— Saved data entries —
▬▬▬

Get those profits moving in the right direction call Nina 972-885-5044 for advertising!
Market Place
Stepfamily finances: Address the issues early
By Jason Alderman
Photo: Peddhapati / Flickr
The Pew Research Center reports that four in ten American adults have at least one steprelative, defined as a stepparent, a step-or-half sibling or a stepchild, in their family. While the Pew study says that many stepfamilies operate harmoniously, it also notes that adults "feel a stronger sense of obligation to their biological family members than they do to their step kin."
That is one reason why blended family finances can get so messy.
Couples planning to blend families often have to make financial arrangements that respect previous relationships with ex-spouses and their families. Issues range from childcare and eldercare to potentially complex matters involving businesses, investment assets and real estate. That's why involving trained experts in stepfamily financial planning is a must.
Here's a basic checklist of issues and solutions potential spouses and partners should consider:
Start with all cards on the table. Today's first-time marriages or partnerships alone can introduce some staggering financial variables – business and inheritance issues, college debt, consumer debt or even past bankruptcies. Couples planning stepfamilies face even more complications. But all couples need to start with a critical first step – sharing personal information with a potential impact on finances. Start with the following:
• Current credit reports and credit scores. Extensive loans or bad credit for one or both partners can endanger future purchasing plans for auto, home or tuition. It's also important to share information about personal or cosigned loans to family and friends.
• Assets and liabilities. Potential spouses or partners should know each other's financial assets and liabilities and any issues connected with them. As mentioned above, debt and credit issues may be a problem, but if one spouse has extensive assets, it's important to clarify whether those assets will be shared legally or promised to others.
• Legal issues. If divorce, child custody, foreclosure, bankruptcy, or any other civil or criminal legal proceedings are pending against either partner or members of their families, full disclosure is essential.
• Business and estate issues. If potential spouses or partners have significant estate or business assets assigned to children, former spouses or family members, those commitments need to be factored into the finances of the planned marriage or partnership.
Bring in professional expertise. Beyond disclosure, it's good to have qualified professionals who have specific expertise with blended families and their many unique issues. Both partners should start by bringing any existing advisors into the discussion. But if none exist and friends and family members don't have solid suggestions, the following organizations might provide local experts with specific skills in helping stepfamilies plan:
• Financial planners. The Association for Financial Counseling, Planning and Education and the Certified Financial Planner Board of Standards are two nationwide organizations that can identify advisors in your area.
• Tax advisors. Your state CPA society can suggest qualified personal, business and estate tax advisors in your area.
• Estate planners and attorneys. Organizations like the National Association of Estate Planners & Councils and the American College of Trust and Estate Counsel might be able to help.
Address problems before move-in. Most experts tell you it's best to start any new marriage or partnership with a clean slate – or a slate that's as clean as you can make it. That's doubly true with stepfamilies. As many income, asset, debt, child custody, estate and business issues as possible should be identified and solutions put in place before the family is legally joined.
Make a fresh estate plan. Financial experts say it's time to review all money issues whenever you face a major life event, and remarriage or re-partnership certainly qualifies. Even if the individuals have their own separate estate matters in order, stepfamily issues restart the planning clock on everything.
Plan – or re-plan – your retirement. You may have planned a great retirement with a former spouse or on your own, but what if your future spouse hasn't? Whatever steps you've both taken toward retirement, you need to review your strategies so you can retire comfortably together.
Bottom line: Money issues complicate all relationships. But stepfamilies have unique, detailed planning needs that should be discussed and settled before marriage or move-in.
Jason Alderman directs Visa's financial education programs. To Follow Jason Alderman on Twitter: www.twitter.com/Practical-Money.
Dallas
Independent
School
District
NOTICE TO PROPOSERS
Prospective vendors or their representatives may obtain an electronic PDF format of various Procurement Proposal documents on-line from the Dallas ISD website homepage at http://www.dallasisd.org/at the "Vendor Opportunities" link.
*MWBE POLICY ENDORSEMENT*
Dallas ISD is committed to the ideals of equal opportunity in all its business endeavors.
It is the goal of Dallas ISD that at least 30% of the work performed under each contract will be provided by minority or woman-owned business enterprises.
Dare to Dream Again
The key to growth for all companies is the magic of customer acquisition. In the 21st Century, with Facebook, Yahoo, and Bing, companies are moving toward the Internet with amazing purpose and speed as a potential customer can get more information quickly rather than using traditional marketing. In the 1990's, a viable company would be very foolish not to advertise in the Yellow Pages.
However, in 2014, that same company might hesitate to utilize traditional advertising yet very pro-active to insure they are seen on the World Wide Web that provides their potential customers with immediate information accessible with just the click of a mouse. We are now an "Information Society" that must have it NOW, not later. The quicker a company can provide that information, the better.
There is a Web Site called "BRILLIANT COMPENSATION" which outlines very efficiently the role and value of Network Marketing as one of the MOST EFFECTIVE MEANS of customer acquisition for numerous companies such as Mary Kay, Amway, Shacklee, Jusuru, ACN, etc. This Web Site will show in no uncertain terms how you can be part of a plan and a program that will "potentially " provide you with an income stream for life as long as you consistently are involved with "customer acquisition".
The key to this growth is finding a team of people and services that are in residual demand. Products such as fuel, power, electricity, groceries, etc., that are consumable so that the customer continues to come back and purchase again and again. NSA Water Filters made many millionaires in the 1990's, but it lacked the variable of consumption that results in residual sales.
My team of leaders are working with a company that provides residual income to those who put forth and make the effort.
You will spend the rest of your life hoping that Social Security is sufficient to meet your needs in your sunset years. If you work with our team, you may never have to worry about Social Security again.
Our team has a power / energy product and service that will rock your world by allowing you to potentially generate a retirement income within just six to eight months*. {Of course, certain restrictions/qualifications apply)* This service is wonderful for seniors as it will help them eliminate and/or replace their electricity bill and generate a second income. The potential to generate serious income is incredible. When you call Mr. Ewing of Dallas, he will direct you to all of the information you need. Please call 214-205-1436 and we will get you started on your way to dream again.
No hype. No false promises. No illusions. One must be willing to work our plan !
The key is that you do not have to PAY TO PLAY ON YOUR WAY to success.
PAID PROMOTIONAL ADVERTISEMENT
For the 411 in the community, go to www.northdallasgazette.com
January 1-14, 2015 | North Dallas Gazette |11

▬▬▬

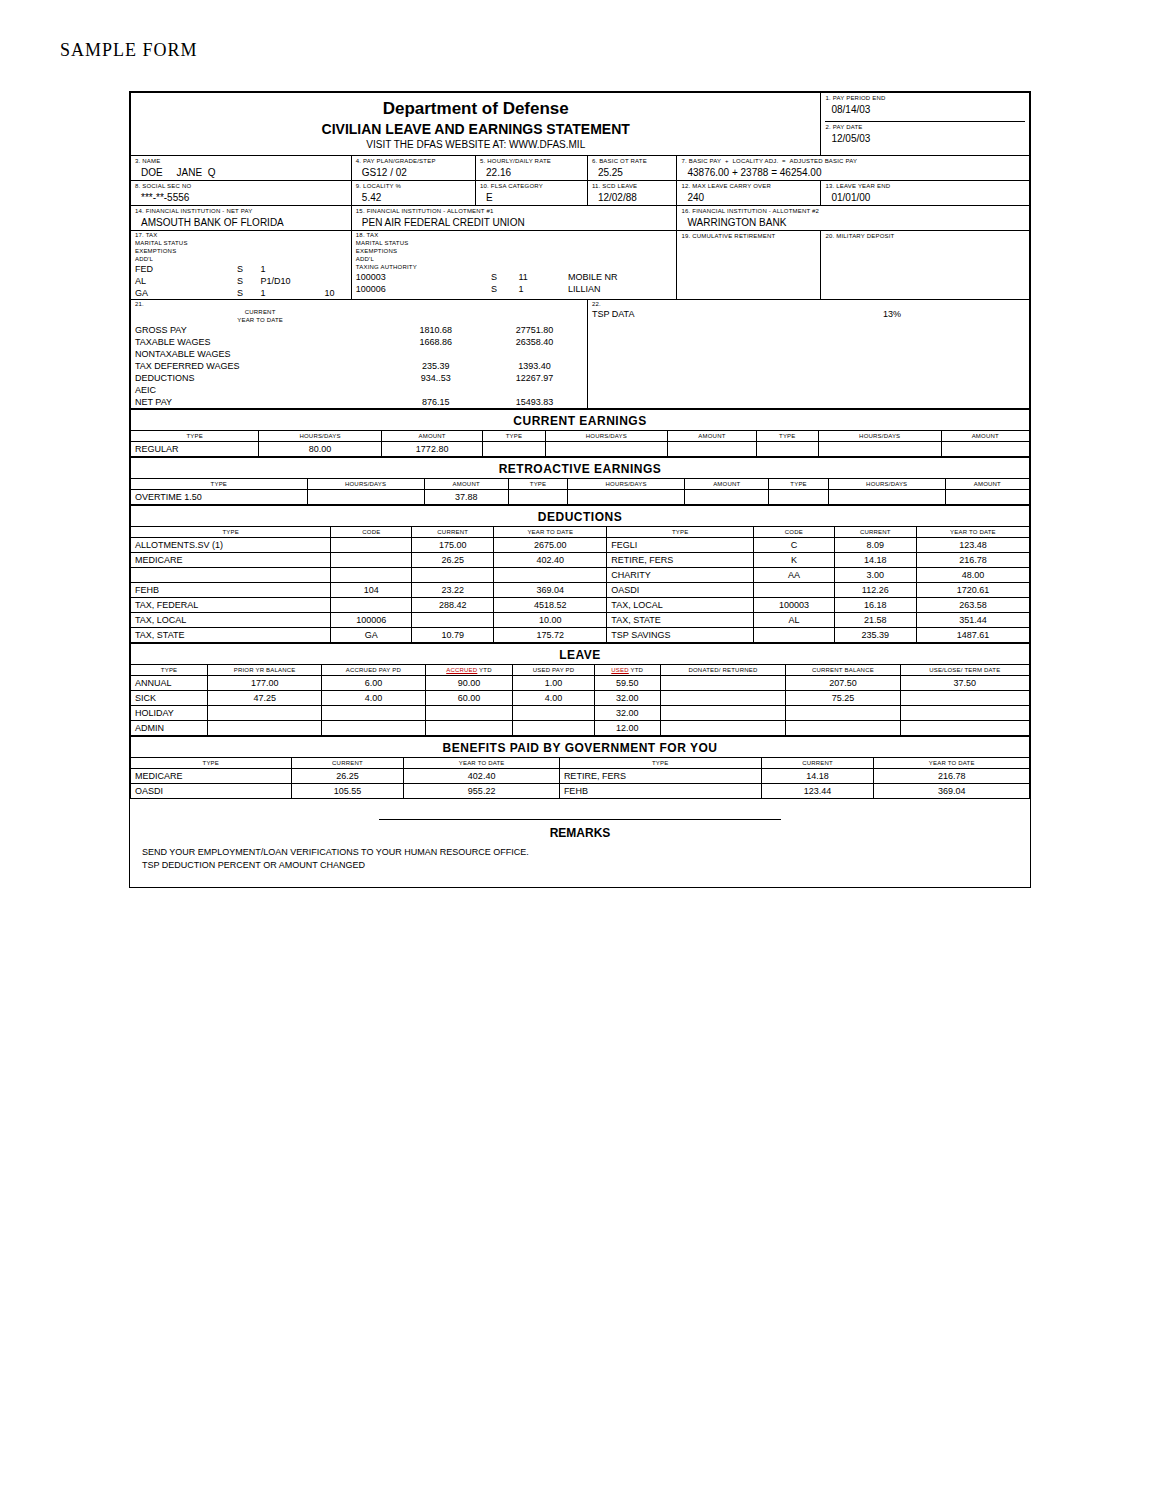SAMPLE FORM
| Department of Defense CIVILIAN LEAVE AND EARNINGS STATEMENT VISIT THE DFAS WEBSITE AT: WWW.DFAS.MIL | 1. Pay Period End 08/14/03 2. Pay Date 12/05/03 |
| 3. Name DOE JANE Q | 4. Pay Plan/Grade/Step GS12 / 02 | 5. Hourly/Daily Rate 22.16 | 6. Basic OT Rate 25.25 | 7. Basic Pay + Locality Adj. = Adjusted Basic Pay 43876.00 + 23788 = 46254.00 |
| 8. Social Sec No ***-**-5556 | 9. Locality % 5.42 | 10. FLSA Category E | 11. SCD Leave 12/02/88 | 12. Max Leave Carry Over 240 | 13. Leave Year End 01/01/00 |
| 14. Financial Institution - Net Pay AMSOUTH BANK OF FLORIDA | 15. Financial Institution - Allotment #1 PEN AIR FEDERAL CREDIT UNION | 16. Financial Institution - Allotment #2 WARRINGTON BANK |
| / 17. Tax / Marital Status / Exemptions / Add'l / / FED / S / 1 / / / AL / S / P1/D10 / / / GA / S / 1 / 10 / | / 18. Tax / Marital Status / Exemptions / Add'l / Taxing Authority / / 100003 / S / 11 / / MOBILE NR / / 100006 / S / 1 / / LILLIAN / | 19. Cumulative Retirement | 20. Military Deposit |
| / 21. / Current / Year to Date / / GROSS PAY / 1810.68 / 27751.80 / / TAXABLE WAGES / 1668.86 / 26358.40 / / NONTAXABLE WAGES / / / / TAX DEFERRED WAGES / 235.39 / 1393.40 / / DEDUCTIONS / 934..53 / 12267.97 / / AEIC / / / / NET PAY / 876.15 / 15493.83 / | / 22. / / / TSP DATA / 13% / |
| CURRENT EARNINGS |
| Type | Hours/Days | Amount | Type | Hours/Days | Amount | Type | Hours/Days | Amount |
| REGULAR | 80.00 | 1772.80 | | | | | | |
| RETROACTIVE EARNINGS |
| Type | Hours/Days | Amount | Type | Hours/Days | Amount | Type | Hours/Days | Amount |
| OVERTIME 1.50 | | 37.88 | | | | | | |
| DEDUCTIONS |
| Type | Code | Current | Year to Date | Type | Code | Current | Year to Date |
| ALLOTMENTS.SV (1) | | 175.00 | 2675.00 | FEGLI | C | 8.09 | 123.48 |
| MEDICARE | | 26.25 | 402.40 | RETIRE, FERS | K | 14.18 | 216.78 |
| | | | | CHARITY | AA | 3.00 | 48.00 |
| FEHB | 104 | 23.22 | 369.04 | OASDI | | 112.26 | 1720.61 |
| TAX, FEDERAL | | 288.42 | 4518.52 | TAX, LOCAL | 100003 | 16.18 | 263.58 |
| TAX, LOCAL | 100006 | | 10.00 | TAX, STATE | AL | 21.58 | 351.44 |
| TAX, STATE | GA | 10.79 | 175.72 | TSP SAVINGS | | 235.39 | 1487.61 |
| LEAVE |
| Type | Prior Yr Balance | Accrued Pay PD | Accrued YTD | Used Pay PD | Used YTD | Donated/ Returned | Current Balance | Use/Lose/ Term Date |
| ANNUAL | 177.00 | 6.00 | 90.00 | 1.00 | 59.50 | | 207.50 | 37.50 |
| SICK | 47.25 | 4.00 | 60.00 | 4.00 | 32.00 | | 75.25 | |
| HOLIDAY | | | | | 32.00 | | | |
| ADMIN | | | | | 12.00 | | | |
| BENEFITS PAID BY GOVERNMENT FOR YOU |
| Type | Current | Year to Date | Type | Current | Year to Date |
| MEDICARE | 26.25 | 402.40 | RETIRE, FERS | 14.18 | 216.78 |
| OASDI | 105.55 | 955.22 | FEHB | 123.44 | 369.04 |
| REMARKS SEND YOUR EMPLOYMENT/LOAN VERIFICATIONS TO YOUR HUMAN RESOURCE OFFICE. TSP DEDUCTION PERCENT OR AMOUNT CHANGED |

▬▬▬

— What to produce —
In the entries above, find the line holding "GOVERNMENT FOR YOU |" and the line holding "123.44 | 369.04 |", then retype exactly those two lines and every line between them, and nothing else.

— Task response —
| BENEFITS PAID BY GOVERNMENT FOR YOU |
| Type | Current | Year to Date | Type | Current | Year to Date |
| MEDICARE | 26.25 | 402.40 | RETIRE, FERS | 14.18 | 216.78 |
| OASDI | 105.55 | 955.22 | FEHB | 123.44 | 369.04 |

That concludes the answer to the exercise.